QuEST: Efficient Finetuning for Low-bit Diffusion Models

26 stars 2 forks source link

Code looks like QKMatmul and SMVMatmul calculates with full precision matrix multiplication. #11

Closed seung-hoon-lee closed 3 weeks ago

seung-hoon-lee commented 3 weeks ago

First of all, thank you for your awesome work with the opensource code. However, I guess there is some confusion that you mentioned in issue #10

"commenting line 367~371 in qdiff/quant_block.py when constructing the model (I will do this modification in the repo)"

With this modification, it looks like the matrix multiplication for QKMatmul and SMVMatmul is calculated as full precision. -> No activation quantizer for QKMatmul & SMVmatmul by following code modification.

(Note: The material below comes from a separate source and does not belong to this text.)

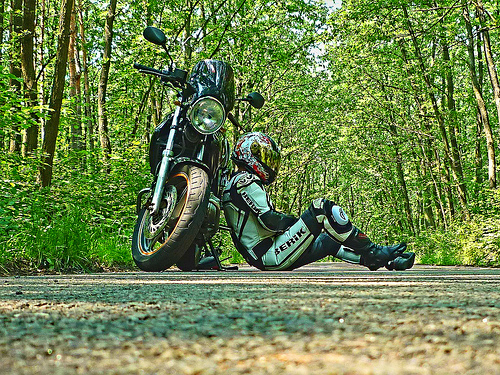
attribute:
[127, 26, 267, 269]
motor bike — shiny, parked, black, partial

I believe using the QKMatmul and SMVMatmul classes from the Attentionblock is the right approach since the attention operation is resource-intensive. Without using QKMatmul and SMVMatmul that you mentioned at #10, the QKVAttentionLegacy class from the path : /ldm/modules/diffusionmodules/openaimodel.py calculates the attention multiplication as full precision.

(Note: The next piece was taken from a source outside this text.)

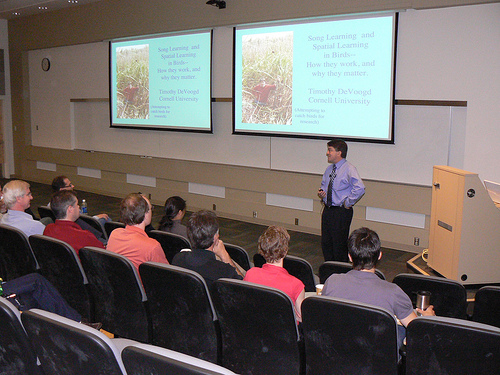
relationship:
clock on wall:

Please let me know if there are any parts that I am misunderstanding.

hatchetProject commented 3 weeks ago

Hi, the attention matrix multiplication quantization is done via the QuantBasicTransformerBlock module, which includes the qk-matmul and smv-matmul operation (I commented them because they may cause confusion since they exist but do not act as a useful function). Please refer to line 232 of qdiff/quant_block.py for more details.

seung-hoon-lee commented 3 weeks ago

Thank you for your reply.

I noticed that quantized model with stable-diffusion model seems that it includes QuantBasicTransformerBlock module, which includes qk-matmul and smv-matmul, so it looks fine in sd model.

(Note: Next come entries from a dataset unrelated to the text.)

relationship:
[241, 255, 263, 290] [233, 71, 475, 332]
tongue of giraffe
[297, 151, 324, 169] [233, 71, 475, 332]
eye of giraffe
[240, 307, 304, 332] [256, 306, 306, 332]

However, in perspective of LDM model(LDM church,bedroom), it looks like the model doesn't use QuantBasicTransformerBlock, so with the commented code, the attention block structure of quant LDM model looks like follows

In this structure, qkv_matmul and smv_matmul uses QKVAttentionLegacy class from the path : /ldm/modules/diffusionmodules/openaimodel.py, which is full-precision matrix multiplication.

In summary, adding comments does not seem to be an issue in the sd model, but it appears to be problematic in the ldm models.

Please let me know if there are any parts that I am misunderstanding.

hatchetProject commented 3 weeks ago

I see, thanks for pointing it out! I have provided a wrong solution in issue #10. I will clarify this mistake in issue #10 and provide another solution.

The original implementation (before commenting the lines in get_specials) should be fine. Thanks again!